Dalam era digital dan teknologi yang terus berkembang pesat dan semakin tak terkendali, tantangan dalam pekerjaan yang terus menuntut dengan perkembanga teknologi menjadi semakin kompleks. Menyikapi hal tersebut, STMIK Bina Patria bersama Polres Temanggung menyelenggarakan kegiatan forum belajar bersama yang bertema “kawan atau lawan? mengenali deepfake atau kejahatan baru”. kegiatan tersebut digelar di Aula Polres Temanggung, Kamis (12/02/2026). Kegiatan bertujuan meningkatkan kapasitas personel dalam merespon dinamika arus perkembangan teknologi modern khususnya bidang Artificial Intelligence (AI) dan kejahatan baru yang memanfaatkan teknologi informasi.
Kegiatan ini menghadirkan narasumber dari STMIK BIPA, yaitu Dosen Program Studi Manajemen Informatika, Alfian Chandra Yudiananta, M.Kom, Kepala Bagian Humas dan Kerjasama, Kanafi, M.Kom serta tim PMB, Eka Kurniasari Prihananda,S.Pd dan Jessica Cinta Pradan , S.Pd. Keduanya memberikan materi yang relevan dengan kebutuhan institusi kepolisian dalam menghadapi penyebaran informasi, membangun citra kelembagaan, serta memperkuat dan mempercepat proses pelayanan kepada masyarakat yang inovatif, adaptif dan profesional.

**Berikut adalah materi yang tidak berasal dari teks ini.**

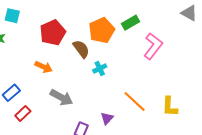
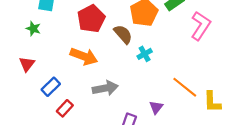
orange arrow: (44, 67) -> (84, 56), size x1.4
gray arrow: (61, 97) -> (105, 88), turned -35
yellow L-shape: (170, 107) -> (212, 102), moved

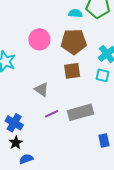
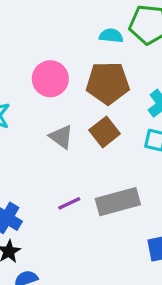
brown square: (72, 71) -> (105, 132), turned -30
gray triangle: (42, 89) -> (61, 137), moved

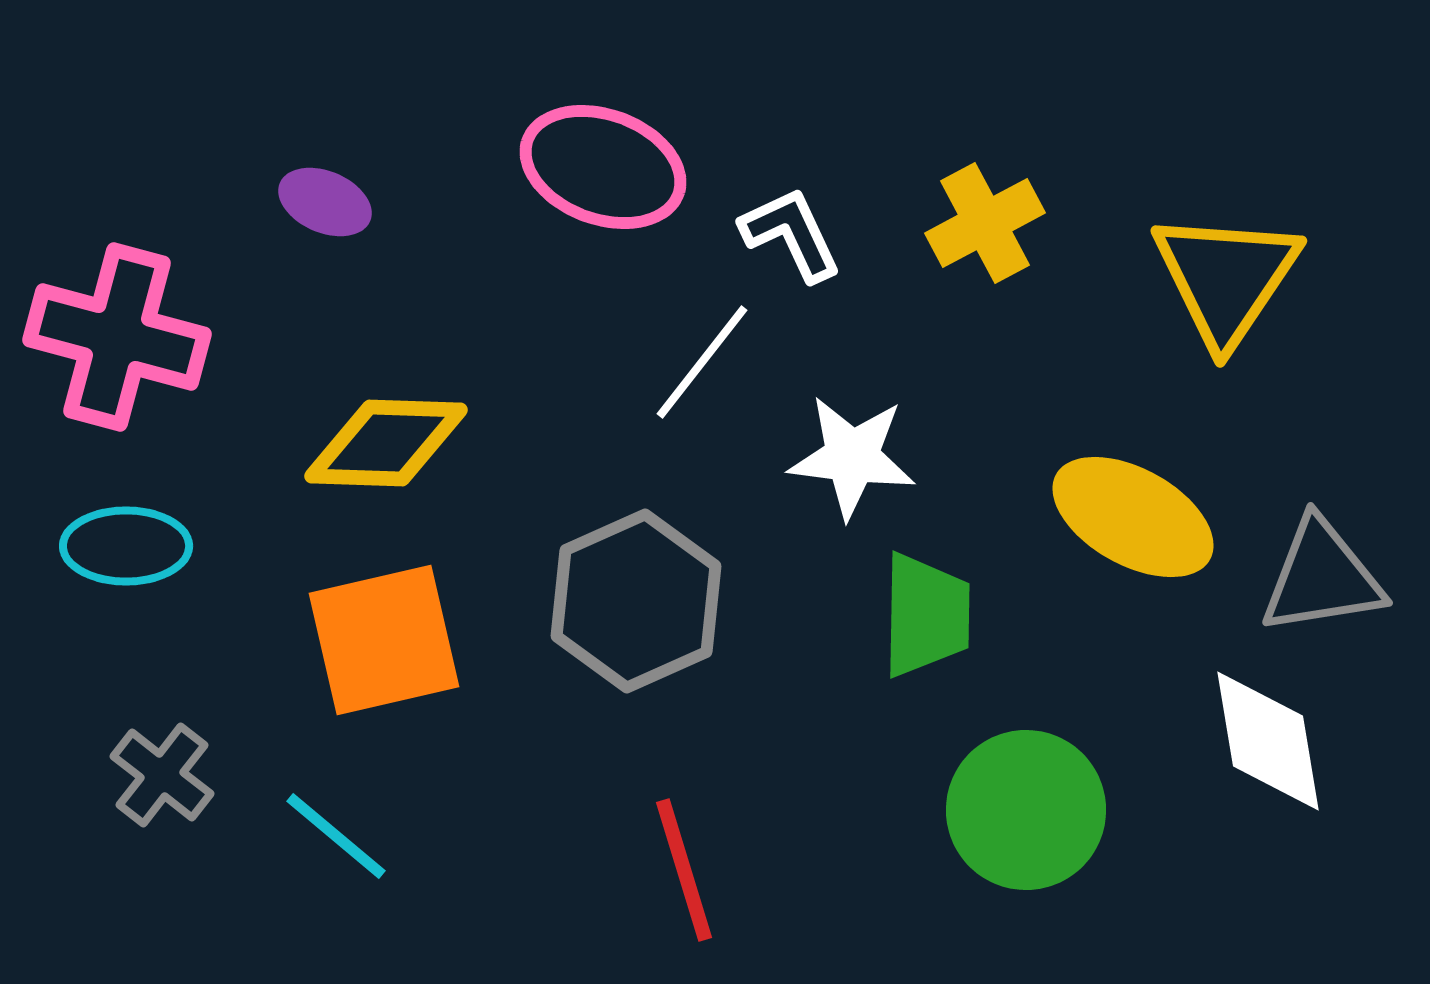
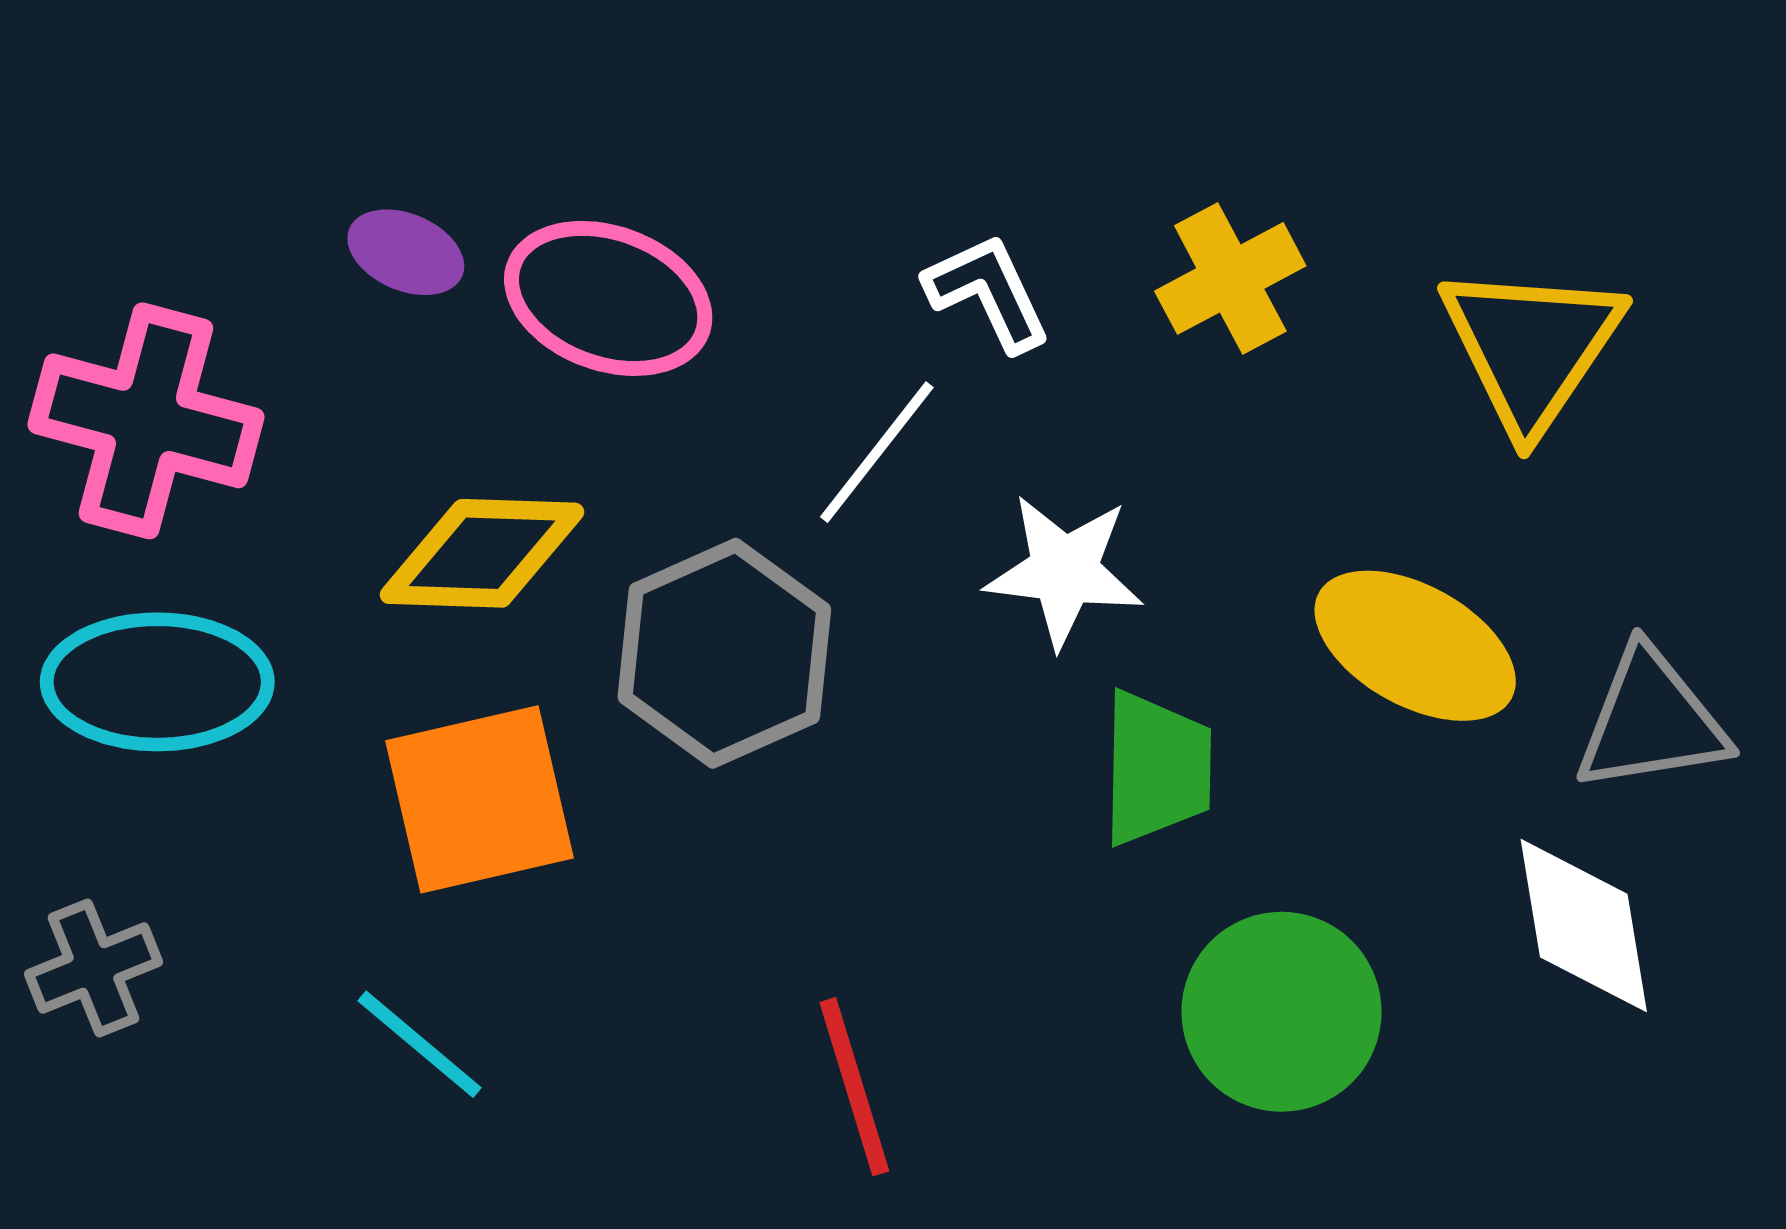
pink ellipse: (603, 167) -> (608, 298), moved
cyan ellipse: (126, 546) -> (157, 682), size x1.4
gray hexagon: (636, 601) -> (724, 653), moved
gray cross: (162, 775) -> (94, 968), moved, turned 30

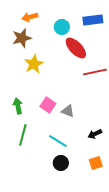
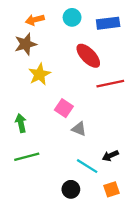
cyan circle: (62, 27) -> (72, 17), moved
pink square: (48, 105) -> (64, 108), moved
green line: (23, 135) -> (27, 157), turned 60
cyan line: (58, 141) -> (87, 166), moved

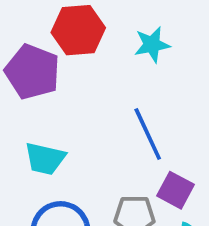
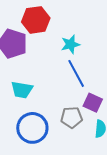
cyan star: (152, 45) -> (70, 44), moved

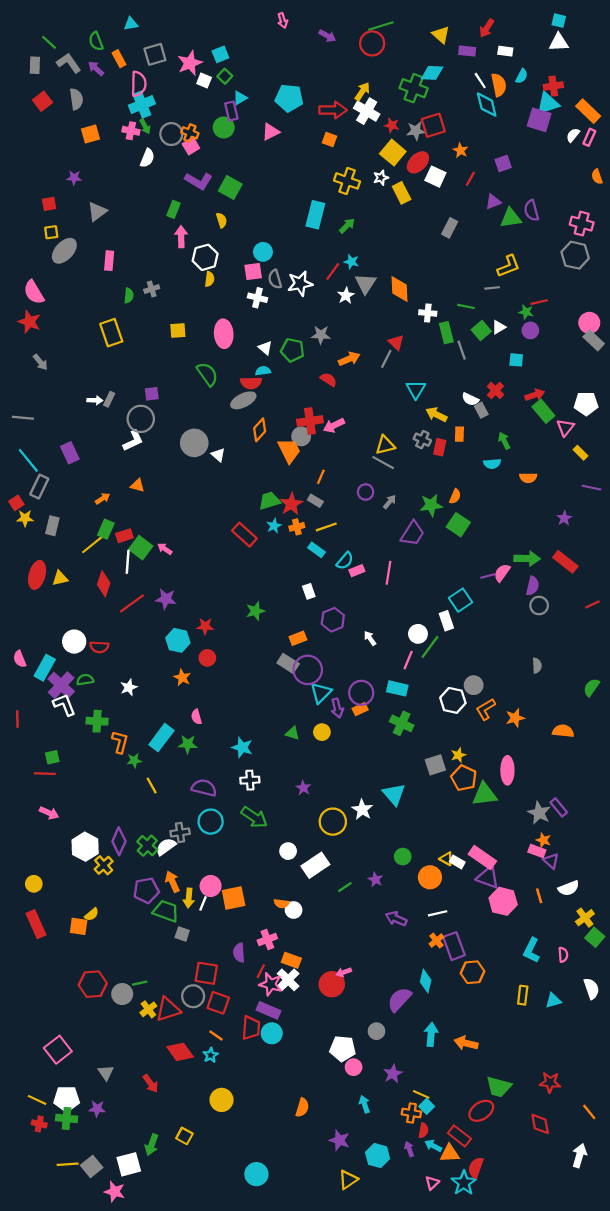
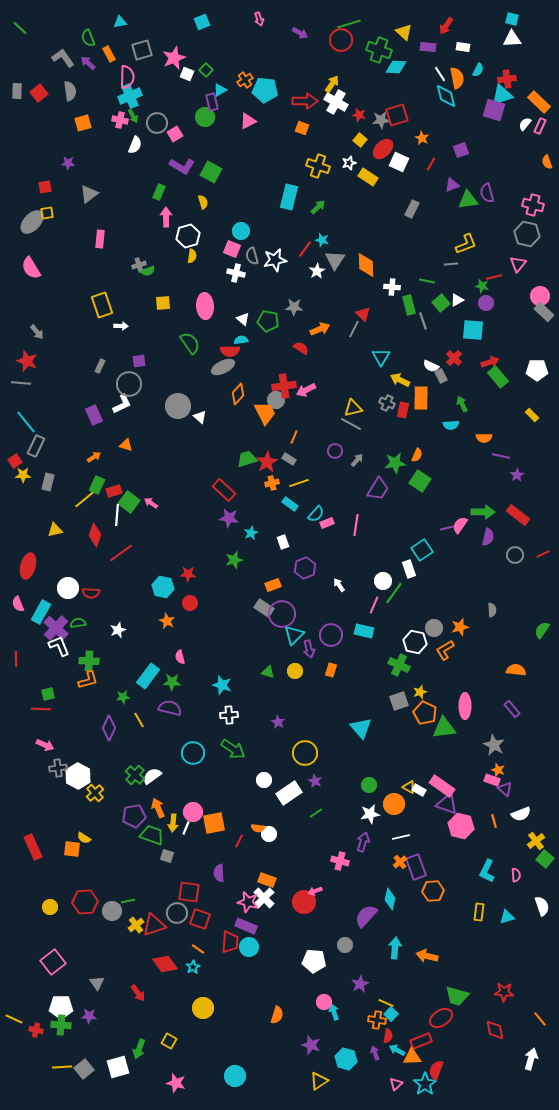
green line: (49, 42) -> (20, 28), moved
cyan square: (220, 54) -> (202, 22), moved
gray rectangle: (35, 65) -> (17, 91), moved
green cross: (414, 88) -> (379, 50), moved
orange cross: (190, 133) -> (245, 80), moved, turned 35
yellow square: (393, 153) -> (360, 140), size x0.6
yellow rectangle: (402, 193) -> (368, 177), turned -30
gray ellipse: (64, 251) -> (32, 222), moved
pink square: (253, 272) -> (232, 249), turned 30
green semicircle: (129, 296) -> (148, 271), moved, turned 64
red star: (29, 322) -> (27, 361), moved
cyan square: (516, 360) -> (473, 330), size x1.6
white arrow: (95, 400) -> (121, 326), moved
pink triangle: (565, 428) -> (518, 264), moved
orange rectangle: (459, 434) -> (421, 398), size x1.6
purple rectangle: (70, 453) -> (94, 415), moved
purple line: (591, 488) -> (501, 456), moved
cyan star: (274, 526) -> (251, 533), moved
red ellipse: (37, 575) -> (28, 566), moved
purple star: (166, 599) -> (229, 518), moved
gray circle: (539, 606) -> (515, 555), moved
orange rectangle: (360, 709) -> (331, 670), moved, turned -48
orange star: (515, 718) -> (460, 627), moved
green cross: (402, 723) -> (399, 665), moved
orange L-shape: (120, 742) -> (88, 680), moved, turned 60
purple semicircle: (204, 788) -> (170, 708), moved
purple rectangle: (559, 807) -> (512, 709), moved
white star: (362, 810) -> (370, 814), moved, turned 30
gray cross: (180, 833) -> (58, 768), moved
purple diamond: (119, 841) -> (109, 728), moved
purple star: (375, 879) -> (315, 781), moved
yellow circle: (34, 884) -> (50, 907), moved
yellow semicircle: (92, 914) -> (84, 838), turned 72
purple arrow: (396, 919) -> (363, 842), turned 84
pink cross: (267, 939) -> (340, 861), moved, turned 36
red line: (261, 971) -> (239, 841), moved
pink circle: (354, 1067) -> (324, 1002), moved
yellow line: (37, 1100) -> (14, 1019), moved
red rectangle: (459, 1136) -> (421, 1041), turned -60
pink star: (115, 1192) -> (176, 1083), moved

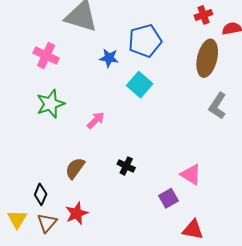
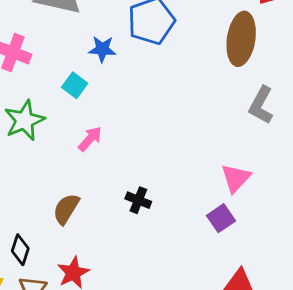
cyan square: (140, 85) -> (75, 85), moved, size x0.7
pink triangle: (191, 174) -> (236, 178), moved, turned 45
purple square: (169, 198) -> (221, 218), moved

Peserta pelatihan diikuti oleh kurang lebih 60 peserta. Peserta terdiri dari jajaran perwira dan kepala satuan Polres, Perwakilan Kapolsek di kecamatan wilayah Temanggung , serta Kapolres Temanggung yang diwakilkan oleh Kepala bagian SDM Polres Temanggung.
Dalam sambutannya, Kapolres Temanggung, yang disampaikan Kabag SDM Kompol Setya Budi Waspada, S.H., M.H menyampaikan apresiasi dan harapannya terhadap kegiatan ini. Ia mengatakan bahwa tema pelatihan ini sudah ditentukan oleh bagian SDM Polda Jawa Tengah, diharapkan dapat memberikan wawasan dan pengetahuan baru bagi personel Polres Temanggung dalam menggunakan teknologi AI maupun menganalisis teknologi AI sebagai bagian dari keperluan untuk membantu tugas personel.
“Di tengah derasnya arus informasi dan teknologi AI dan potensi penyebaran hoaks yang semakin liar dimedia sosial, diperlukan pengetahuan dan ketrampilan menangkal secara preventif kejahatan baru yang menggunakan teknologi AI.” ungkapnya. Kegiatan diakhiri dengan pemberian kenang-kenangan dan foto bersama seluruh narasumber dan peserta pelatihan.